Tuesday, June 12, 2012

Charles Robinson Illustrates Oscar Wilde Part II



We return to our look at some of the illustrations created by Charles Robinson for Oscar Wilde’s The Happy Prince and Other Tales (1888). 

Robinson (1870-1937) was born into a family of artists, and both of his brothers became illustrators, as well.  Robinson had a particular facility for illustrating children’s books – both with pen and ink drawings and watercolor pictures of delightful delicacy. 

Though we’re looking at his illustrations for Wilde’s fairy tales, I cannot help but include a page from A Child’s Garden of Verses (1895) by Robert Louis Stevenson (see below). Look at how Robinson creates his page layout -- the long illustration with the reaching minarets, all pointing upward to the moon.  The child in the lower foreground is a stand-in for ourselves, and one cannot help but look on in wonder.  He then balances this delicious drawing with the child and clock to the right, the chains of the clock pointing downward at the tyke, a perfect counterpoint to the adjourning illustration.  Masterful.

The story of the Happy Prince is tragic, indeed.  The Prince is a statue in the town square.  “He was gilded all over with thin leaves of fine gold, for eyes he had two bright sapphires, and a large red ruby glowed on his sword hilt … He was very much admired indeed.”

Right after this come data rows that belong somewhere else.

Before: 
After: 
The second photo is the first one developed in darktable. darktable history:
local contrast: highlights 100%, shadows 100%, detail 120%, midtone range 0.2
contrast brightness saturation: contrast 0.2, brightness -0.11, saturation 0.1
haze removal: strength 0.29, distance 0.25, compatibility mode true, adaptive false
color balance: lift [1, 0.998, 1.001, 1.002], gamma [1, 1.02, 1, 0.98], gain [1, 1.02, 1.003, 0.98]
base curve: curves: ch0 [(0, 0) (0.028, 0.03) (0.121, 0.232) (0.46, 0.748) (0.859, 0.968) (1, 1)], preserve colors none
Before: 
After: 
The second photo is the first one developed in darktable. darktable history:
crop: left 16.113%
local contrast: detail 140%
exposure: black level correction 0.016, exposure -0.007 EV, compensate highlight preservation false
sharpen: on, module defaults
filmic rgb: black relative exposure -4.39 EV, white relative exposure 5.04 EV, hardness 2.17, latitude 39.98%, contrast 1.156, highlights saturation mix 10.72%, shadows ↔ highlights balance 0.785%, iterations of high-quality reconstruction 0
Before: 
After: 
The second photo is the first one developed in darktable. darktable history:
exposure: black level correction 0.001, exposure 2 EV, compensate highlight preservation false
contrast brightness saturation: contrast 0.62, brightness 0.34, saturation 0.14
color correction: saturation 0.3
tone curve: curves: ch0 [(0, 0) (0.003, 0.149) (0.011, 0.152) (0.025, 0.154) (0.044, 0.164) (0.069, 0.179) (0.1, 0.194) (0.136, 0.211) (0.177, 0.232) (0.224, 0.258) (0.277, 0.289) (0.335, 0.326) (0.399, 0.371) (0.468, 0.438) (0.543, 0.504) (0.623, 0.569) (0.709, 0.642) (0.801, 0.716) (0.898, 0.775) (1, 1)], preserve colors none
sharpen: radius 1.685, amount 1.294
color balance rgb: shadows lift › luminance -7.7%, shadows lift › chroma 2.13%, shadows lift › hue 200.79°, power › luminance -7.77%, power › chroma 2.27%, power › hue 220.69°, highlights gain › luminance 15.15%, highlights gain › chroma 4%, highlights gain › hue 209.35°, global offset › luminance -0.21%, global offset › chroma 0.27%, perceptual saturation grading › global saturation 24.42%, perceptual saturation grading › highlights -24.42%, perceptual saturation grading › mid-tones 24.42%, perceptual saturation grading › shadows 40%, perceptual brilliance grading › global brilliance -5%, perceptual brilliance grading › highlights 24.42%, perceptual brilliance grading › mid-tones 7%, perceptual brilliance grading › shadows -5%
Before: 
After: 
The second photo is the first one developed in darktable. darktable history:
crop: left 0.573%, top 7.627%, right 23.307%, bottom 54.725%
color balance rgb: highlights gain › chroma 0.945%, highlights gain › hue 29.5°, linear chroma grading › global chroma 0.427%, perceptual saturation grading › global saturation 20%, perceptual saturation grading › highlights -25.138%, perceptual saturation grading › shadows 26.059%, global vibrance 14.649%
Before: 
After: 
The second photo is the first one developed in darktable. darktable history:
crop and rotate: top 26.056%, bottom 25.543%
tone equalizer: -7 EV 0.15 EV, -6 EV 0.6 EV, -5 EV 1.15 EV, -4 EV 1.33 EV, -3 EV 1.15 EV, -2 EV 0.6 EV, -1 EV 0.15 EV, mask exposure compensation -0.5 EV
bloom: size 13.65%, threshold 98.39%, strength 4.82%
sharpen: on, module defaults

But the Prince is not only beautiful of form and figure, but of soul, as well.  He entreats a swallow, en route to make merry with friends in Egypt, to take various jeweled parts of his body to the hungry and suffering poor.  Before long, there is little outward beauty left to the Prince and the swallow, exhausted, dies at his feet.  Now shabby, the statue is taken down and burned in the furnace.  However, Wilde ends his tale on a redemptive note:

“Bring me the two most precious things in the city,” sad God to one of His Angels; and the Angel brought Him the leaden heart and the dead bird.
“You have rightly chosen,” said God, “for in my garden on Paradise this little bird shall sing for evermore, and in my city of gold the Happy Prince shall praise me.”

Robinson made two color illustrations for this story; here is the Palace of Sans-Souci, the home of the Prince when he was alive, and a place where sorrow is not allowed to enter.  This watercolor is a wonderful example of Art Nouveaux, and highlights all of Robinson’s strengths of composition.  If Sans-Souci is, indeed, a place where sorrow is not allowed to enter, how best to design paradise than as a place of great beauty … of marked stillness?  There are birds here, but they rest upon the grass (or on a maiden’s fingertip), at peace.  The women, beautifully dressed, are in conversation with one another, or listening to the lute played by one of their numbers.  The plants around them are in blossom, and a garland of flowers hangs overhead.  The highly idealized trees accentuate the heavenward thrust of the picture, and the curvilinear architecture that surrounds them is a perfect encapsulation of the Art Nouveaux aesthetic.

All of the women look alike.  Are they sisters?  Perhaps muses to some unseen artist?  The text tells us nothing more than Sans-Souci is a paradise, and to Robinson that seems to mean conversation, music, nature and beauty.  He may have a point.